Jaime Leigh’s projects primarily concern the empowerment of womxn and environmental justice. Her most recent documentary “What About Our Future?” which she co-directed, shot, and edited with Cláudio Cruz was supported and funded by Creative BC and has appearances by David Suzuki and Greta Thunberg. The project screened at The Vancouver Short Film Festival (2021), DOK Leipzig (2020), Aesthetica Short Film Festival (2020), St. John’s International Women’s Festivals (2020), Planet in Focus (2020), Eco-Cine Film Festival (2020), BIFED (2020) and was a finalist for ‘The SIMA Awards’ (2021.) ‘What About Our Future?’ will participate in the ‘Hot Doc’s Doc’s For School’s’ Program’ and had its broadcast premiere with ‘Hollywood Suite’ March 21st 2021. The film will also screen at DOXA (2021), and One World Human Rights Film Festival (2021.)
Integral to Jaime Leigh’s work is capturing the authenticity and resilience of the human spirit. She has first hand experience of this tenacity, placing herself in unique and eye-opening environments and accepting challenges whenever possible in order to gain new perspectives. She has filmed in a war-torn village in Kosovo, with a curandero in the mountains of Peru, in the underground African feminist poet movement in Brazil. She self-funded, directed and produced three short documentaries in South America which were presented internationally and screened across elementary schools in São Paulo, Brazil.
Cláudio Cruz holds a BA in Design for the Mackenzie University (São Paulo, Brazil) and is a self-taught photographer and filmmaker. Concerned with the perceived world of dualities and what lies beyond it, Cruz has an instinct for creating unique and powerful imagery around heartfelt topics.
In 2015, he had a solo exhibition with his photographic work “Efêmero Eterno” at the São Paulo Museum of Image and Sound in Brazil.

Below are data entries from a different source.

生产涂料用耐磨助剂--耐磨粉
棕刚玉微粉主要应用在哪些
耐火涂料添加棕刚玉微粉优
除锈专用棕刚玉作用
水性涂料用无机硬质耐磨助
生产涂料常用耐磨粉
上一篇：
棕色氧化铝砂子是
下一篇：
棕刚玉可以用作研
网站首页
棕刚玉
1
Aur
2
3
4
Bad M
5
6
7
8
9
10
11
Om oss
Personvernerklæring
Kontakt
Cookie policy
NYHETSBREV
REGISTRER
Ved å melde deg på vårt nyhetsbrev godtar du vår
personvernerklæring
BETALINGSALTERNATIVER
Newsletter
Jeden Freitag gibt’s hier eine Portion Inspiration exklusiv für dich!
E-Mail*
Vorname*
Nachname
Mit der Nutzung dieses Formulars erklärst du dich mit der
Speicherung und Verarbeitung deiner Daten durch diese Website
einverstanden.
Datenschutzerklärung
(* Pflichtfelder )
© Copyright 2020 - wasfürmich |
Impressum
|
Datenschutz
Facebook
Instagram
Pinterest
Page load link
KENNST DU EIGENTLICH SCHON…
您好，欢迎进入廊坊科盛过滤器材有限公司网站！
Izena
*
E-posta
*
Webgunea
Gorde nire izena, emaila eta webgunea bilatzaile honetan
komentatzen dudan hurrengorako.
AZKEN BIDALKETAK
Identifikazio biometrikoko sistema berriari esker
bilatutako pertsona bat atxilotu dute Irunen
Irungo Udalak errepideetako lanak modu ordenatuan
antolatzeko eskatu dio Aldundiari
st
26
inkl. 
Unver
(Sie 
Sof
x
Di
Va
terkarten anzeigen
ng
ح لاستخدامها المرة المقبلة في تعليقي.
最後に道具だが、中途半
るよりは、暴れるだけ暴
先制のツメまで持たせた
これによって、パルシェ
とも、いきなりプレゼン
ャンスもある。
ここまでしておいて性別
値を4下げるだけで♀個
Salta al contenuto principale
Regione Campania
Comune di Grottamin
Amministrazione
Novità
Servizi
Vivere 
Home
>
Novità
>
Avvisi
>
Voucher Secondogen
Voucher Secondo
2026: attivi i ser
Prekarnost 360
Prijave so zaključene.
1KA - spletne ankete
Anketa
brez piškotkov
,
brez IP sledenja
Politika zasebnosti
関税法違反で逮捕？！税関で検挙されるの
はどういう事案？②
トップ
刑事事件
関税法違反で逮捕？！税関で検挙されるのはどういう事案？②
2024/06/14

In 2017 he photographed and directed the short documentary “Edu”, about a young man facing death after a 7.8 magnitude earthquake hit his hometown in Ecuador. The film was exhibited in festivals in Germany, Italy, Portugal, South Korea, and Australia, where Cláudio was awarded Best Emerging Director at the Melbourne Documentary Film Festival.
He recently finished his latest short documentary “What About Our Future?” that he co-directed with Jaime Gianopoulos. The film, which was screened in festivals as DOK Leipzig and Planet in Focus, follows youth climate leaders as they organize the largest protest in Vancouver’s history.